The Braves have won six division titles and a World Series while building of MLB’s deepest rosters under Anthopoulos’ guidance.

Atlanta Braves General Manager Alex Anthopoulos speaks to the media before the game against the Arizona Diamondbacks at Truist Park on July 18, 2023 in Atlanta, Georgia. Photo by Matthew Grimes Jr./Atlanta Braves/Getty Images

One of baseball’s most highly-regarded executives will be sticking in Atlanta for the foreseeable future. The Braves announced on Friday morning that they’ve signed president of baseball operations Alex Anthopoulos to a contract extension that runs through the 2031 season. Terms of the deal were not disclosed.

“Alex and I have enjoyed a wonderful working relationship, and I look forward to that continuing for many years to come,” Terry McGuirk, chairman and CEO of Braves Holdinsg LLC said in a statement. “I have been around this game a very long time and know that Alex’s track record of success is truly something special. There is simply no one better in the business. This extension gives Alex the runway to make long-term decisions and the opportunity to continue his track record of assembling teams that are perennial contenders.
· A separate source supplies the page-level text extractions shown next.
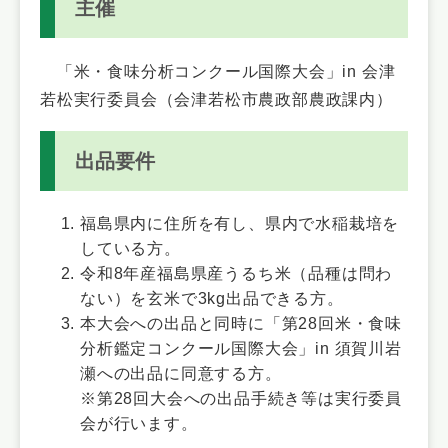
主催
「米・食味分析コンクール国際大会」in 会津
若松実行委員会（会津若松市農政部農政課内）
出品要件
福島県内に住所を有し、県内で水稲栽培を
している方。
令和8年産福島県産うるち米（品種は問わ
ない）を玄米で3kg出品できる方。
本大会への出品と同時に「第28回米・食味
分析鑑定コンクール国際大会」in 須賀川岩
瀬への出品に同意する方。
※第28回大会への出品手続き等は実行委員
会が行います。​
I have the utmost confidence in his ability to deliver championship baseball for our fans well into the future.”

Under Anthopoulos, the Braves have developed into one of baseball’s model organizations. Atlanta has never missed the playoffs in his six seasons as lead executive, winning the NL East every single year while advancing to the NLCS twice and capturing the 2021 World Series. The team has topped 100 wins in each of the last two seasons (the ninth and 10th such feats in franchise history) and their MLB-best 104 wins in 2023 were tied for the second-highest mark in franchise history behind only the 1998 squad. And with just about every major piece of the team’s core — from Ronald Acuna Jr. to Austin Riley to Ozzie Albies to Matt Olson to Spencer Strider — locked up for the long haul, Atlanta doesn’t show any signs of slowing down.

The Braves have brought in talent from just about everywhere: the draft, international free agency, trades, you name it. They’ve been willing to spend big when necessary, but they’ve also become one of baseball’s best developers of pitching, repeatedly doing more with less (like, for example, Strider, a fourth-round pick out of Clemson back in 2020). It’s hard to argue with those results, and it’s understandably prompted ownership to give Anthopoulos some long-term financial security.

“I’d like to thank Terry for his continued support and trust,” Anthopoulos added. “The Braves are an incredible organization to be a part of, and I’m proud of the success we’ve achieved together. I am grateful for the opportunity to continue to lead baseball operations and to strive to bring another World Series to Atlanta.”

Anthopoulos, 46, started in baseball at the bottom. He was an unpaid intern with the Expos in 2000, eventually working his way up to assistant scouting director before being hired by the Blue Jays as scouting coordinator in 2003. By 2005, he was assistant general manager, and was elevated to general manager after the 2009 season — where he immediately set about turning Toronto into a contender around names like Jose Bautista, Edwin Encarnacion and Josh Donaldson. Anthopoulos’ success with the Jays made him a hot commodity around the league, and he rejected a contract extension prior to the 2016 season in order to become vice president of baseball operations with the Dodgers. On Nov. 13, 2017, the Braves hired Anthopoulos as executive vice president and general manager, elevating his title in February of 2020 to president of baseball operations.